* [What this task involves] Transcribe the stretch of the listing from the line that contains "Solar made simple, Vendors You can Trust." through the end, with both ends included. Leave the pictures out of your answer.

* [Stored items from a collection]

• • • •

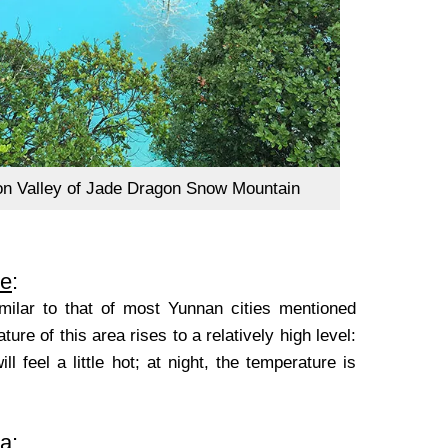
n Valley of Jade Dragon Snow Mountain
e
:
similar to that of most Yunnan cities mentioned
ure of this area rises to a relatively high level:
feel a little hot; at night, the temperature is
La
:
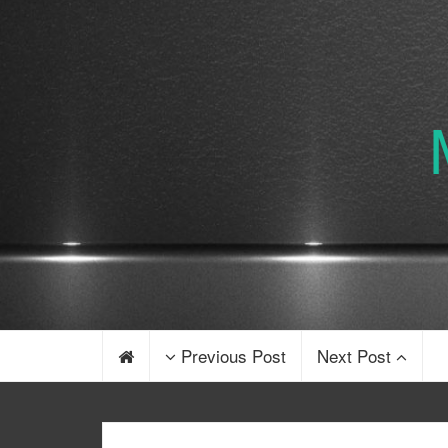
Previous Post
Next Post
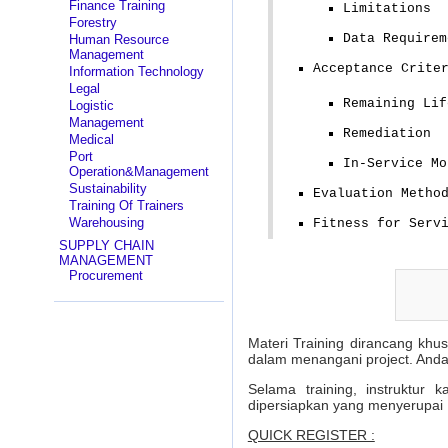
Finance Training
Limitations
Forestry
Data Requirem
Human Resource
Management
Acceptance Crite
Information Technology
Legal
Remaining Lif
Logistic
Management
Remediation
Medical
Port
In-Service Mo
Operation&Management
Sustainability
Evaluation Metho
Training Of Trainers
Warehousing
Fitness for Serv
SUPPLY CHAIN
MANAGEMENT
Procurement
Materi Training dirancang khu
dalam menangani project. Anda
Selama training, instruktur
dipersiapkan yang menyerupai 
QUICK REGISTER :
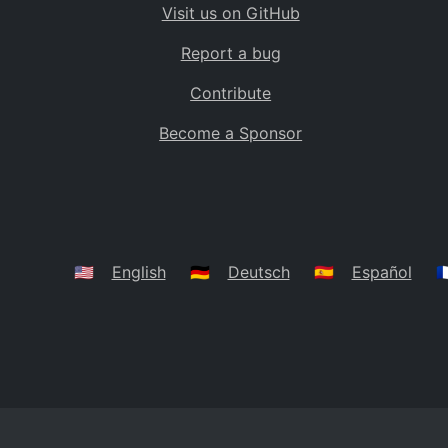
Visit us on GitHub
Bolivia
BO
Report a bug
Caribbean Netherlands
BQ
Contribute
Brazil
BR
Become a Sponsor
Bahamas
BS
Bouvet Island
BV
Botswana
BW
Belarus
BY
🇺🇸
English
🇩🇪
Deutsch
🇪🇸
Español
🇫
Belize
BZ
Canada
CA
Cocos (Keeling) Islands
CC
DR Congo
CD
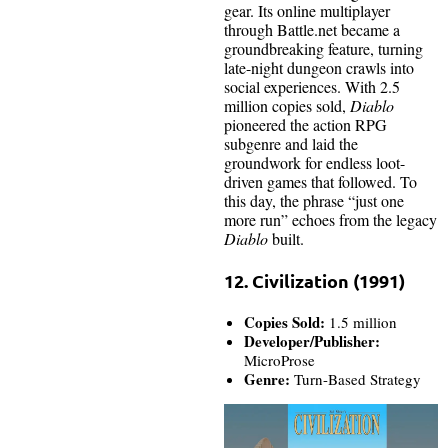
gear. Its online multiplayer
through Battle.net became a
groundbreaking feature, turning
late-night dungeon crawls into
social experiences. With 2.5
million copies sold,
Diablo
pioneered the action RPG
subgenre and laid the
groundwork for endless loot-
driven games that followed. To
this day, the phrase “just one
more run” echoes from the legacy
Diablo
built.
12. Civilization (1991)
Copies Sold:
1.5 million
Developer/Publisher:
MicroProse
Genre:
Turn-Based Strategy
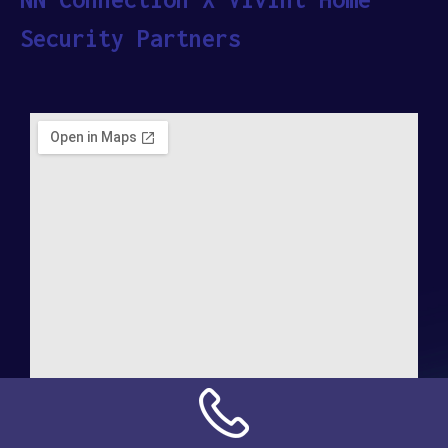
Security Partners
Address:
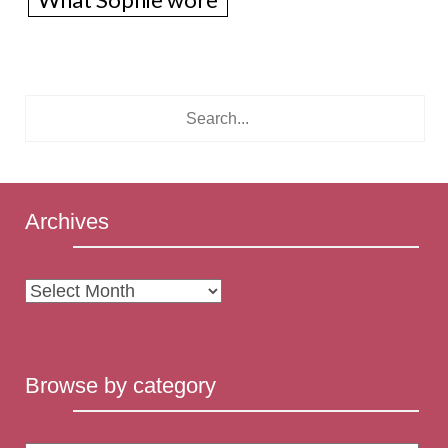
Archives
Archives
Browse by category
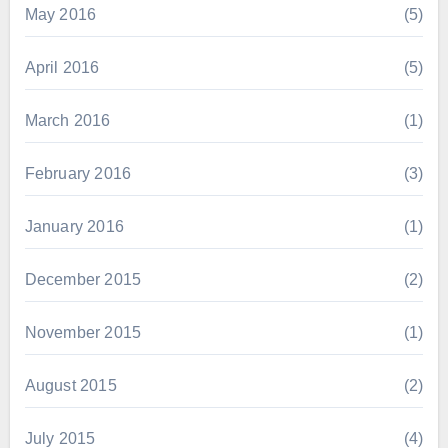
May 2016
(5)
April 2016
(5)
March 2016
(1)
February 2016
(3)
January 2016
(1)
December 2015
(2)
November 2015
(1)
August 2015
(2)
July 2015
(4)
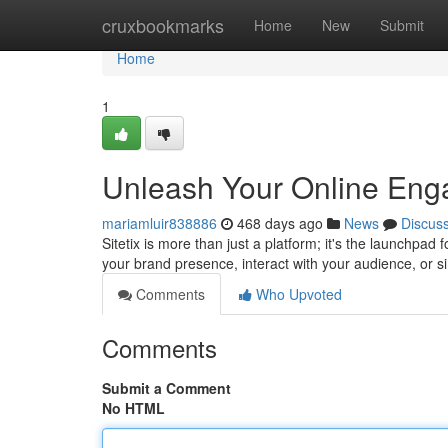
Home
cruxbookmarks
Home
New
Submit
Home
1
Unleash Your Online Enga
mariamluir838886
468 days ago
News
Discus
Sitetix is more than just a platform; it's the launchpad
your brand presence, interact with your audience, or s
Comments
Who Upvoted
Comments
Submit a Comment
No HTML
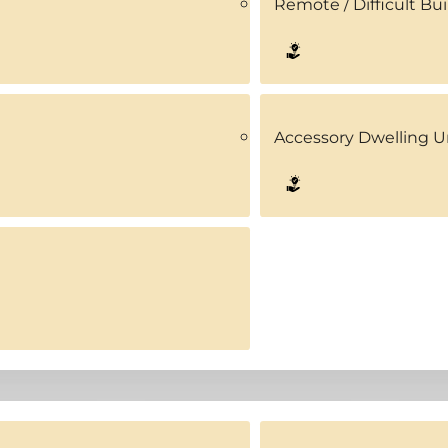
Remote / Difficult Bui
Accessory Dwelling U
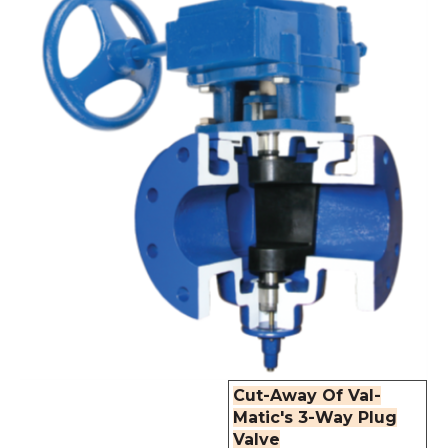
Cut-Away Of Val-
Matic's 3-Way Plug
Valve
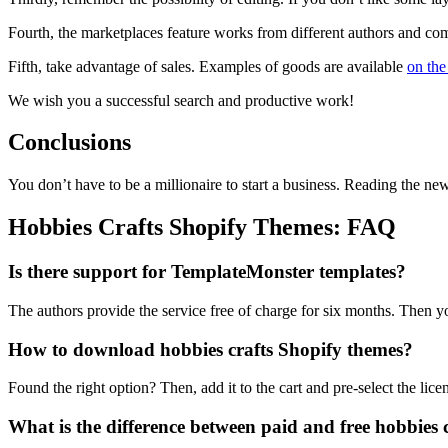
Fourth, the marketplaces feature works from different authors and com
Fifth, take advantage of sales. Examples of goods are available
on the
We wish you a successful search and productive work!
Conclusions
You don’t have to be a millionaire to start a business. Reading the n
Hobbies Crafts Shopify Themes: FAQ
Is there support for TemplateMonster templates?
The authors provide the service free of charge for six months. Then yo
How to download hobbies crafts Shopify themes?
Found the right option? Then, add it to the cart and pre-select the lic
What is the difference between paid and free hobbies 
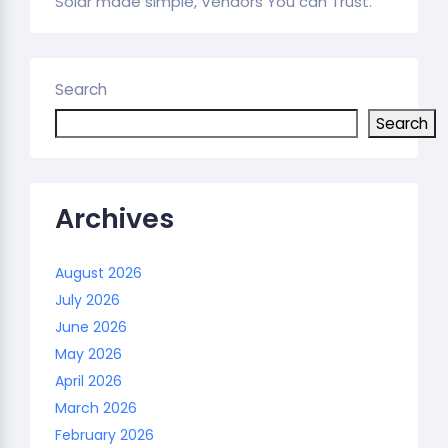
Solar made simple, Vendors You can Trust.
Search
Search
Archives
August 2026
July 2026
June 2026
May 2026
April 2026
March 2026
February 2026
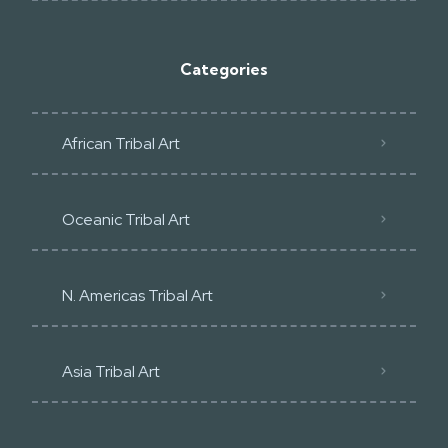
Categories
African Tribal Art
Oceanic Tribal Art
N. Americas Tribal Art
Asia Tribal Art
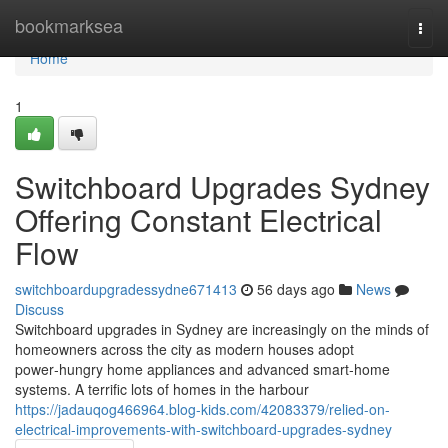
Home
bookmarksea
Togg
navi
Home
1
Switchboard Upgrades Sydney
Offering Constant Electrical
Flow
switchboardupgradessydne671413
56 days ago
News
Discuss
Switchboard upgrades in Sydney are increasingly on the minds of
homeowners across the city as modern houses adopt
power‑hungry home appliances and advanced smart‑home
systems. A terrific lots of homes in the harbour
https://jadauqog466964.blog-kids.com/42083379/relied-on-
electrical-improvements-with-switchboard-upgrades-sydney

• • • •

* [Exercise response]
Solar made simple, Vendors You can Trust.
Search
Search
Archives
August 2026
July 2026
June 2026
May 2026
April 2026
March 2026
February 2026
Categories
African Tribal Art
Oceanic Tribal Art
N. Americas Tribal Art
Asia Tribal Art
Home
bookmarksea
Togg
navi
Home
1
Switchboard Upgrades Sydney
Offering Constant Electrical
Flow
switchboardupgradessydne671413
56 days ago
News
Discuss
Switchboard upgrades in Sydney are increasingly on the minds of
homeowners across the city as modern houses adopt
power‑hungry home appliances and advanced smart‑home
systems. A terrific lots of homes in the harbour
https://jadauqog466964.blog-kids.com/42083379/relied-on-
electrical-improvements-with-switchboard-upgrades-sydney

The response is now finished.